Displays of Analyzed Data:
Figure 1: Mean Course Grades in M/I course from 2008, 2012, and 2017Mean Grades in M/I course

M/I Course Final Grade Mean Summary

2008 Mean Grade 2.85
2012 Mean Grade 3.18
2017 Mean Grade 3.08

Link to Full Dataset: https://drive.google.com/file/d/1ZB3pUEkAxG5qfQbwBVnq1gPGZVZ9SNkM/view?usp=sharing 

Interpretation of Data:
The 2008 cohort of Ag Specialist program completers fell slightly below the desired goal of a “B” (3.0) average with an overall grade mean of 2.85. However, the 2012 and 2017 cohorts did perform notably better as demonstrated by the 3.18 and 3.08 means, respectively. The data does show that overall the majority Ag. Specialist program completers included in this study did meet the program’s overall goal of a “B” (3.0) grade or better in the fulfillment of the university’s M/I requirement.

Data Source 2

Plant 105 (Food, Society and the Environment) Course Grades

Description of Data Source:
Students completing our bachelor’s degree program in Agricultural Education, a prerequisite for the Ag Specialist Credential program, are required to fulfill the university’s upper division General Education area IB (Integration/Science) requirement. Students are required to complete one IB course, from the university’s approved list of courses.  Agricultural Education students typically complete their GE - IB by taking Plant 105, as it is the course that is recommended by their academic advisors and faculty for this GE area and the most relevant course in this area for our majors. Plant 105 is also recommended on our Agricultural Education degree advising sheet. 

Perspective Captured from Data Source: Instructor 

Rationale for using Data Source:
The Plant 105 curriculum includes topics related to our world’s population growth, food supply, sustainability, and food safety. There is also class discussion focused on the balance between our global population and food supplies. 

Specific Elements of Data Source:
Students’ final course grades from their Plant 105 course

Definition of Success for Each Element:
Candidates are expected to receive a grade of “D” (60% /  2.0) grade or better to meet the university’s GE - IB degree requirement. Our program goal is for at least the majority of candidates to meet this learning outcome with a “B” (80% / 3.0) grade or higher. 

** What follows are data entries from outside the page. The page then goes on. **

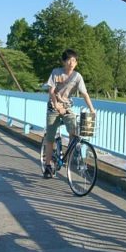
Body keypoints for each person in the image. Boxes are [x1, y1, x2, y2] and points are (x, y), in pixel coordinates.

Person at [43, 49, 95, 178]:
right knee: (50, 138)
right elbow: (51, 91)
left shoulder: (77, 76)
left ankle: (69, 156)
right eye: (69, 60)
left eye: (74, 60)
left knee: (75, 131)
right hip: (53, 107)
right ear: (64, 61)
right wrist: (56, 105)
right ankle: (48, 166)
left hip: (67, 107)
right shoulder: (56, 72)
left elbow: (85, 94)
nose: (72, 63)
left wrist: (92, 109)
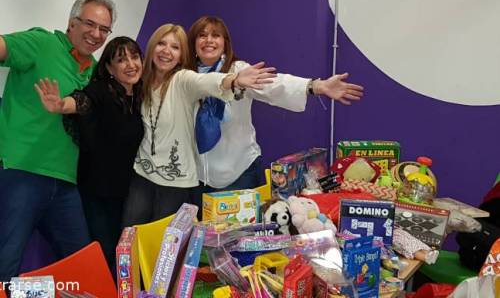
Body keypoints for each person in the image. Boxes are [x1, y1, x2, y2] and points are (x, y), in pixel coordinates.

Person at [186, 16, 364, 203]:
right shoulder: (185, 77)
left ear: (225, 43)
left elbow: (275, 85)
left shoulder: (239, 70)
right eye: (202, 35)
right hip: (199, 176)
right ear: (193, 43)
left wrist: (316, 86)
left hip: (240, 171)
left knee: (242, 230)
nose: (209, 40)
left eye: (216, 35)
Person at [0, 0, 115, 281]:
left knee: (84, 268)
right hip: (21, 171)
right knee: (5, 263)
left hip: (65, 183)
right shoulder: (42, 43)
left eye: (104, 29)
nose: (96, 34)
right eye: (90, 23)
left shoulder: (95, 73)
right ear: (72, 23)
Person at [122, 23, 276, 226]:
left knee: (163, 245)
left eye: (175, 47)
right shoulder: (141, 81)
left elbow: (207, 82)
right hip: (142, 173)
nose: (167, 51)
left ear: (182, 55)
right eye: (161, 43)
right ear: (152, 46)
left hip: (177, 181)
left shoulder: (182, 79)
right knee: (129, 236)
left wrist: (234, 80)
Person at [35, 36, 144, 271]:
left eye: (134, 57)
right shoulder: (102, 91)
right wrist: (60, 105)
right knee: (104, 254)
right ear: (109, 68)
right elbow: (83, 101)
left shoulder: (139, 96)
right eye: (121, 60)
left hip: (125, 192)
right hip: (97, 192)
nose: (130, 64)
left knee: (122, 254)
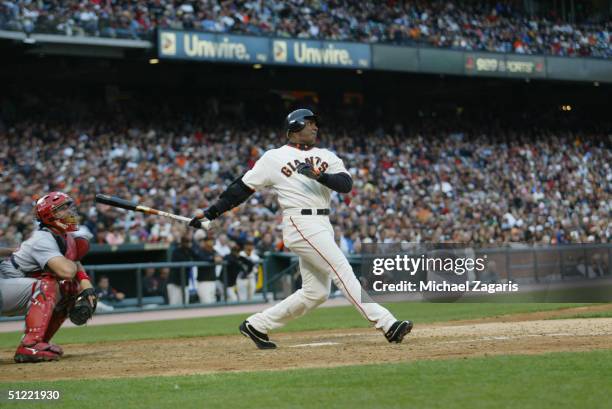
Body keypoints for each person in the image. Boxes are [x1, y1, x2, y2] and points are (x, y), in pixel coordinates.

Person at [190, 109, 412, 349]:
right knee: (341, 269)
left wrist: (320, 176)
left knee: (316, 292)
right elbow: (241, 188)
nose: (315, 127)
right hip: (300, 221)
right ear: (294, 127)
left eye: (315, 123)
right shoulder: (274, 157)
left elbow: (346, 184)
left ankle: (257, 325)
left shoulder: (326, 155)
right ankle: (388, 324)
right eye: (309, 123)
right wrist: (211, 212)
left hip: (323, 223)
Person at [0, 192, 97, 362]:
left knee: (69, 289)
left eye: (69, 206)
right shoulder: (42, 238)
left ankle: (40, 342)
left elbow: (73, 265)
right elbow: (66, 271)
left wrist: (87, 287)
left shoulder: (63, 236)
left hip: (13, 288)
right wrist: (74, 259)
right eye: (63, 208)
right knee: (49, 284)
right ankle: (30, 345)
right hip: (4, 284)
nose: (70, 211)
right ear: (50, 215)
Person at [192, 232, 221, 304]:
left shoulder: (214, 251)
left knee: (213, 302)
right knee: (206, 303)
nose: (211, 243)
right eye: (209, 241)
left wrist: (216, 258)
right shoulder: (200, 251)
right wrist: (213, 259)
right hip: (203, 282)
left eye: (211, 241)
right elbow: (202, 258)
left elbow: (220, 257)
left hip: (212, 281)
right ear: (205, 242)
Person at [167, 236, 195, 305]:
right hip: (174, 283)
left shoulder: (189, 250)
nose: (187, 244)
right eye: (185, 242)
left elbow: (198, 256)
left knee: (185, 305)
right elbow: (184, 261)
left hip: (184, 282)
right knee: (174, 304)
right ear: (182, 243)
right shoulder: (176, 251)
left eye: (188, 242)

Displays of Analyzed Data:
Figure 2: Mean Course Grades in Plant 105 from 2008, 2012, 2017Mean Grades in Plant 105

2008 Mean Grade 3.14
2012 Mean Grade 3.30
2017 Mean Grade 3.10
Overall Mean Grade 3.18
Overall Std. Dev. 0.71

Link to Full Dataset:https://drive.google.com/file/d/1irEt13LMzu2Tvf5pyKCt2WmEYrgLFkGj/view?usp=sharing 

Interpretation of Data:
The results for 2008, 2012 and 2017 show Plant 105 mean grades for our Agriculture Specialist candidates ranging from 3.10 to 3.30 with an average of 3.18. All three years yielded a mean grade that exceeded the program goal of 3.0 (“B” grade average or better), therefore it can be concluded that overall the majority agriculture specialist program completers included in this study did meet the program’s overall goal of a “B” (3.0) grade or better in their Plant 105 course.

Next Steps: 
Due to university credit limitations, our program is unable to add additional undergraduate courses. Likewise, our credential course load is 39 semester units and adding additional requirements would require students to enroll for an additional semester. It is for these reasons that we draw on the university undergraduate requirements to help our candidates to develop knowledge of international and global perspectives that they can then use with their future students. We are open to suggestions about how to improve in this area. 

Moving forward, we will conduct some research to find out what other programs are doing in this area, perhaps by engaging in discussions with our stakeholders and/or adding items to our graduate survey to see how well completers think they are prepared in this area. Additionally, we will look for spaces within our current course syllabi to incorporate global perspectives on issues in agriculture. This may include inviting candidates to bring in learning from the undergraduate courses we have cited here to support them in linking that learning to the work they do with their students.

To evaluate our efforts in this area, we will continue to analyze the data we collect each year and discuss as program faculty how we might improve the scores of our candidates.